Para M. Champagnat esta acción resulta evidente: lo muestra la insistencia con la que habla de ello. Hay cinco cartas en las que la palabra "obra" se repite nueve veces sin ninguna connotación (doc. 6, tres veces; doc 11, dos veces; doc. 44, dos veces; doc. 45a y 45b). Otras tres cartas hablan explícitamente de la "obra de María". Esta expresión se refiere sobre todo al conjunto de la Sociedad de María. Cuando M. Champagnat escribe que el Sr Courveille hubiera podido provocar la ruina de la "obra si la divina María no la hubiera sostenido con toda la fuerza de su brazo", (doc. 30, p.84) alude concretamente a la Sociedad de María. ¿Quiere esto decir que excluye a la congregación de los Hermanos, como parece deducirse de la frase que escribe al Sr Cattet (doc. 11, p. 46): "La sociedad de los Hermanos no puede ser verdaderamente considerada como la obra de María sino sólo como una rama posterior de esa sociedad?" al precisar que la intervención de María va orientada hacia los Padres y no a los Hermanos, que no están viviendo dificultades de ese tipo, no quiere decir que María no intervenga en favor de éstos sino que sustituye desafortunadamente la expresión "obra de María" por "Sociedad de María". En la carta de agradecimiento al Sr Dumas, párroco de St-Martin-la-Sauveté, por el envío de un postulante, su pensamiento no se presta a equívocos: "Le agradezco también -dice- el interés que muestra por la obra de María (doc.142, p.282). Aún más explícita es esta frase de la carta al H. Hilarión: "Digámosle a María que su obra es mucho mejor que la nuestra" (doc. 181, p. 368)
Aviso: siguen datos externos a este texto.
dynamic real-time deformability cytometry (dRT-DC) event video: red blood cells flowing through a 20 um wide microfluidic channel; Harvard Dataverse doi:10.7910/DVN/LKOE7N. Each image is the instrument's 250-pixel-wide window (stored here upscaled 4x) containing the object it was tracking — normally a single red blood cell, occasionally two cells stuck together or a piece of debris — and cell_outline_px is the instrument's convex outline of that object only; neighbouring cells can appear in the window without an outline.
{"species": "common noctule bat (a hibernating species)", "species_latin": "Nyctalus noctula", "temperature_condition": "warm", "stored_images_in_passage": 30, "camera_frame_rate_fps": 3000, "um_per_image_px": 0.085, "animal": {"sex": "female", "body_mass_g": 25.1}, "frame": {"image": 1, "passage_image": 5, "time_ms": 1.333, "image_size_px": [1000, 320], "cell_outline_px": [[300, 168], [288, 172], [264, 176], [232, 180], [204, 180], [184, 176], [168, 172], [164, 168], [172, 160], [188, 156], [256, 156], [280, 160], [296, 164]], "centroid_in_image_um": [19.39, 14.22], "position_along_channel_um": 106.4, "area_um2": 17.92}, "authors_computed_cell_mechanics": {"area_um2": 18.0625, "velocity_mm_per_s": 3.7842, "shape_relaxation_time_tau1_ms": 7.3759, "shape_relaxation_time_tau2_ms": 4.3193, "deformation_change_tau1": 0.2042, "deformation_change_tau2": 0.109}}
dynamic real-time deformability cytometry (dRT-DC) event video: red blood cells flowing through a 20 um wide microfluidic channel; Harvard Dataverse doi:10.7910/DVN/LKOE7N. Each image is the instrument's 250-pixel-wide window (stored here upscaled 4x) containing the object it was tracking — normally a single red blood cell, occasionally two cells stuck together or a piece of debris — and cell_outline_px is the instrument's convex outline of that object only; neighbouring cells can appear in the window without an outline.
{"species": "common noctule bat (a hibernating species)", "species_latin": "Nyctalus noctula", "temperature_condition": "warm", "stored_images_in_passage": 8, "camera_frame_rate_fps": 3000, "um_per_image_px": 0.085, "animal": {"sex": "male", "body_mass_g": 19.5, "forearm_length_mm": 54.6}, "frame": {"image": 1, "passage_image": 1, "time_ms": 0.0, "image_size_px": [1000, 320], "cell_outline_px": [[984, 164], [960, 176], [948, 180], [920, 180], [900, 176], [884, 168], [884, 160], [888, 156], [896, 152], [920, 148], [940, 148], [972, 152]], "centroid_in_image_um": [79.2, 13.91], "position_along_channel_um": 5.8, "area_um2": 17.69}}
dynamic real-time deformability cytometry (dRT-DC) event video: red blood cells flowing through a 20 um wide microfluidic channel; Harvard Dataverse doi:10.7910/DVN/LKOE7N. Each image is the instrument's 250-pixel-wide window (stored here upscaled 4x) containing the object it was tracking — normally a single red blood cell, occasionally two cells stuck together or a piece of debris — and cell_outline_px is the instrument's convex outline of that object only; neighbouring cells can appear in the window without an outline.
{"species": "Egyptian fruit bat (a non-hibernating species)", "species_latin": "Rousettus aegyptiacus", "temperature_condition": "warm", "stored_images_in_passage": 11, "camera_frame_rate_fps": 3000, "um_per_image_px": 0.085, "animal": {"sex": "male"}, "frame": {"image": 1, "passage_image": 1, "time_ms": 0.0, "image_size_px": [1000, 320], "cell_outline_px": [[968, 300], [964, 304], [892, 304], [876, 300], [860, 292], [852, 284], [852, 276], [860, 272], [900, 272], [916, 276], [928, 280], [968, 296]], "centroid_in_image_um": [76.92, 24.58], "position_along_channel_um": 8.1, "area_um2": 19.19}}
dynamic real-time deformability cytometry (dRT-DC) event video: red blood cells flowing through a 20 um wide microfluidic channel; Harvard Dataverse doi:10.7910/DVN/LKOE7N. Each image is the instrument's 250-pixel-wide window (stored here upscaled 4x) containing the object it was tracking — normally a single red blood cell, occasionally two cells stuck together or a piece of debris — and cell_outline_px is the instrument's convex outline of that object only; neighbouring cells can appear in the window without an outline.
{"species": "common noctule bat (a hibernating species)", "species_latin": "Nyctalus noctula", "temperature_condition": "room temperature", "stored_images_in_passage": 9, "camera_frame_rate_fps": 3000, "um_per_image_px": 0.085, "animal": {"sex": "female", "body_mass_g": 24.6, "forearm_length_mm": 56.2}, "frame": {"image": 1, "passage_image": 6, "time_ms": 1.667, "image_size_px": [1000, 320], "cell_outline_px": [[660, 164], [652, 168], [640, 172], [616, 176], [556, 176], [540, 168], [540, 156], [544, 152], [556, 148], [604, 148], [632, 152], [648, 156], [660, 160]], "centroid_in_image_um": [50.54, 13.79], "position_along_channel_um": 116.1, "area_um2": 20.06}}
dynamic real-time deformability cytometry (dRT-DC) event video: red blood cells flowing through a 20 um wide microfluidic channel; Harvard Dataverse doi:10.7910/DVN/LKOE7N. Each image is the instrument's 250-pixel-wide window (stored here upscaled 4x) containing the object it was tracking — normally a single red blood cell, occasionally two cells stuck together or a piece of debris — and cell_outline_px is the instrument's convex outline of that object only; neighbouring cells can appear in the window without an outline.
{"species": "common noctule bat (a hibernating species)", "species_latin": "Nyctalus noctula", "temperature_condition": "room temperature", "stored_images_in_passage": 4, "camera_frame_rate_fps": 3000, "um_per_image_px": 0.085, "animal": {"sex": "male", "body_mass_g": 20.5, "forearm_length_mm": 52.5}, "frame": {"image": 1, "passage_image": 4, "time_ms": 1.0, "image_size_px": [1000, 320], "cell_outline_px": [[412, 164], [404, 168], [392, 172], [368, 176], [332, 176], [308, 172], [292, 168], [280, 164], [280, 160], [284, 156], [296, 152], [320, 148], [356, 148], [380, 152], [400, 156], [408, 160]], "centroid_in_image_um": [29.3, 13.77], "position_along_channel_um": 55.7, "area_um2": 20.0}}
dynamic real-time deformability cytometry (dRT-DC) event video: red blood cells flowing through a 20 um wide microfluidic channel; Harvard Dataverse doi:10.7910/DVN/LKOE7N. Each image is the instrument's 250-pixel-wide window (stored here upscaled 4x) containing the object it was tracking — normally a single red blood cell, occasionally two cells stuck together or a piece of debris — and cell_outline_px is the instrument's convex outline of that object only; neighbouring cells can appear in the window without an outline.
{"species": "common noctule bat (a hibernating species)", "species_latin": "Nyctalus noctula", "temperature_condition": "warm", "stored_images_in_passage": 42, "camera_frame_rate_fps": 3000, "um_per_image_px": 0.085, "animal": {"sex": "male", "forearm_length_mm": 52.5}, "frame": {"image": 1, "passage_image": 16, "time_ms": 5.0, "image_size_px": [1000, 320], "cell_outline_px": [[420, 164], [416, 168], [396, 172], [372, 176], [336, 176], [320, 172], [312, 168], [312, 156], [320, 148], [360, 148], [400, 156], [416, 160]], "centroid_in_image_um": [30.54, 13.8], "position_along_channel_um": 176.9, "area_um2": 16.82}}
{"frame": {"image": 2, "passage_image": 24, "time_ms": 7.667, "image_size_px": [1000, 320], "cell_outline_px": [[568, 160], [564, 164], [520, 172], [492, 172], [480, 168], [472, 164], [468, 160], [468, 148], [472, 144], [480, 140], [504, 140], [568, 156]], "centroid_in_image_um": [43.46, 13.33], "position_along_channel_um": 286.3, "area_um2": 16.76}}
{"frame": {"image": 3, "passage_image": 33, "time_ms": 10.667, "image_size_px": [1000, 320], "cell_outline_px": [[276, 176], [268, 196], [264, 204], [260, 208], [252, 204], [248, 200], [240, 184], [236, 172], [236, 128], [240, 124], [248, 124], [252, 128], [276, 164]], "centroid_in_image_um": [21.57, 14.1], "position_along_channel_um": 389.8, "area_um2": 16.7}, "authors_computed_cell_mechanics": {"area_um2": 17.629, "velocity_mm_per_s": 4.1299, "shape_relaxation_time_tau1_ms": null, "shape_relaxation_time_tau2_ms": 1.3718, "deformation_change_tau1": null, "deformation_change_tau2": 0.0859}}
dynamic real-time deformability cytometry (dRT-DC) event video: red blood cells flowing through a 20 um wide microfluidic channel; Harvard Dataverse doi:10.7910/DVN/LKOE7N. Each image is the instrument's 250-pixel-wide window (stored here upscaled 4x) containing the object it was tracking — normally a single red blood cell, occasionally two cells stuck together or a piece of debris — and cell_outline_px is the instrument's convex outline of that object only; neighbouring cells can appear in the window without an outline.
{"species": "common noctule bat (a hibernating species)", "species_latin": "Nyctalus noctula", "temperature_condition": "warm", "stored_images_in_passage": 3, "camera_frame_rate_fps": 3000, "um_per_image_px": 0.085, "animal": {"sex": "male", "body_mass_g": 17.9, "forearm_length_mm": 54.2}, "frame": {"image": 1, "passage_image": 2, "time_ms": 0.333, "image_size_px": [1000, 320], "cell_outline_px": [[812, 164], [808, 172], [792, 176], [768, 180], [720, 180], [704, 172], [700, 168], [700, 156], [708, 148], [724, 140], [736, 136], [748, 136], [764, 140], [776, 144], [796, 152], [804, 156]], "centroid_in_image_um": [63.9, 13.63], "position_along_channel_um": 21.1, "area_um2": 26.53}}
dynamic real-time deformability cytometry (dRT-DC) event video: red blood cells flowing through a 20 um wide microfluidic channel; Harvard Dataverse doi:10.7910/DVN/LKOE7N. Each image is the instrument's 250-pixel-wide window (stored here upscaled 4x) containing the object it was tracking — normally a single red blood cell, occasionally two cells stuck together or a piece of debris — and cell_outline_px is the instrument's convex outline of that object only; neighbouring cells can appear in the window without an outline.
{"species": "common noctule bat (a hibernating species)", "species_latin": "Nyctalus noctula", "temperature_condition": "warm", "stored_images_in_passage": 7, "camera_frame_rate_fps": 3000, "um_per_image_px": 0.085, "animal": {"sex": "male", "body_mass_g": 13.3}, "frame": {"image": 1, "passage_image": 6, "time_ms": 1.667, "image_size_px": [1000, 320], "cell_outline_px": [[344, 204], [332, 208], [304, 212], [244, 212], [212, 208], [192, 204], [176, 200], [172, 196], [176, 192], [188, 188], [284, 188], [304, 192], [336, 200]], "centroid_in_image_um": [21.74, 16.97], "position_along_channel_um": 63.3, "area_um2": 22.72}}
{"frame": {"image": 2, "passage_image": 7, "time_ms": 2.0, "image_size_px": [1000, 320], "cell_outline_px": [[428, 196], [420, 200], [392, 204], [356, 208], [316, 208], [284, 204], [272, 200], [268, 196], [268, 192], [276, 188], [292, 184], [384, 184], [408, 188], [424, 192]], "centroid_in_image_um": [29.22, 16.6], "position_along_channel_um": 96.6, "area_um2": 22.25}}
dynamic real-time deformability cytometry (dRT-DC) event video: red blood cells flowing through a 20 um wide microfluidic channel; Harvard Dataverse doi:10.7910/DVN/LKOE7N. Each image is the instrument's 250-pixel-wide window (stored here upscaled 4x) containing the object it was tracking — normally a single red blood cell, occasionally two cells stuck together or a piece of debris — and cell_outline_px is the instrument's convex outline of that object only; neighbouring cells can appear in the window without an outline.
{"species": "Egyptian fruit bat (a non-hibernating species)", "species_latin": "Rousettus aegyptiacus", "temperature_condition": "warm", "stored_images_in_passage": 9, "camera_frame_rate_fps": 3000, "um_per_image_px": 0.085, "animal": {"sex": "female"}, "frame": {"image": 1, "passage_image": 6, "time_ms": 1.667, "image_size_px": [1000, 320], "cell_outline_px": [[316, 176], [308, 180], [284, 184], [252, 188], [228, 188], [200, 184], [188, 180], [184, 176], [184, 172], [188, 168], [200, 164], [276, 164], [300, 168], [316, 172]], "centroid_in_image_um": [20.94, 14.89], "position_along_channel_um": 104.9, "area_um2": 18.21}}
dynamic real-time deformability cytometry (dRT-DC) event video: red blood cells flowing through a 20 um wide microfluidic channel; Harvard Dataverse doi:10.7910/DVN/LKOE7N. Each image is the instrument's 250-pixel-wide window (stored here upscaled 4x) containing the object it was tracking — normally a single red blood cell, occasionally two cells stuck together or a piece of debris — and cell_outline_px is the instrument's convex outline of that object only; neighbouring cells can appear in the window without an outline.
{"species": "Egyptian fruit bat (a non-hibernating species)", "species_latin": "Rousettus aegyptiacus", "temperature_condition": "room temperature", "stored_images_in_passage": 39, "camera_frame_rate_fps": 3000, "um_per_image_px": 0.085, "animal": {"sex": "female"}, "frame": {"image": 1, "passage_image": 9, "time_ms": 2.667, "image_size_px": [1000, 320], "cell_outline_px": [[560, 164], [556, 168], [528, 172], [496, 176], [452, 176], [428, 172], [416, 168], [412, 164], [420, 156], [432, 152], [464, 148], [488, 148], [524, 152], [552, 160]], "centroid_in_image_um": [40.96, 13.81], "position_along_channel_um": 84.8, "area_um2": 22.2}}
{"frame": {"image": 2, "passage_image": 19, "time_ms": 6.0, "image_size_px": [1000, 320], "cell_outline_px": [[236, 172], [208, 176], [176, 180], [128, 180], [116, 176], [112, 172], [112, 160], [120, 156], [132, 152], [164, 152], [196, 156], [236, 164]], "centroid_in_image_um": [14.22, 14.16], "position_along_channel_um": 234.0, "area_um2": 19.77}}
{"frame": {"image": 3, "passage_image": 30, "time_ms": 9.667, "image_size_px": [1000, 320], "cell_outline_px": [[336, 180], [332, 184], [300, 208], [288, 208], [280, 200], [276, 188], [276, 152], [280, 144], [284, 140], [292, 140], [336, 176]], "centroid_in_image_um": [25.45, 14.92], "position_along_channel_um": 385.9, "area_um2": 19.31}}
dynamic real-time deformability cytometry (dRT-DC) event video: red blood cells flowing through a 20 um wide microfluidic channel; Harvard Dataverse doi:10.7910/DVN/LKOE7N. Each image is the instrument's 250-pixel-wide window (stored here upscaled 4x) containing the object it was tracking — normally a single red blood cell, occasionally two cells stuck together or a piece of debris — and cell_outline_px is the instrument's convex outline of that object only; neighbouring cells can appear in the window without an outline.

Esta afirmación merece además una atención particular pues hace una distinción entre la acción de María y la nuestra. Puestas en paralelo, esta dos actividades apuntan a la misma obra y de hecho están subordinadas una a otra; así lo sugiere la frase que precede: "tengamos firme confianza y oremos sin cesar: ¿qué no consigue la oración fervorosa y perseverante?" Concluimos pues que, en este caso, M. Champagnat colabora: con los planes de María. Esta idea de ser el instrumento del que María se sirve para realizar su obra es una convicción hondamente arraigada en su corazón. No surge en esta época (1838) sino que data del momento en que se concibió la obra de la Sociedad de María. Parece que este proyecto había nacido de una inspiración recibida por el Sr Courveille en la basílica del Puy. Cuando, a fuerza de insistir para que también haya una rama de Hermanos, el grupo encarga a M. Champagnat quien recibe esta misión como venida del cielo. Aunque sus compañeros tengan luego dudas sobre el éxito, dada la limitación de los medios a su alcance, él, por el contrario, reconoce su indigencia, se dirige a Dios y se pone a su servicio: "Aquí estoy, Señor, para hacer tu voluntad" (vida, p. 160) En esta relación María no está ausente. M. Champagnat, aunque nunca lo explicita, parece darle un papel intermedio entre el hombre y Dios. Así parece desprenderse de esta frase dirigida al primer miembro del Instituto: "¡Ánimo! Dios te bendecirá y la Santísima Virgen te traerá compañeros. (ibid. p. 162)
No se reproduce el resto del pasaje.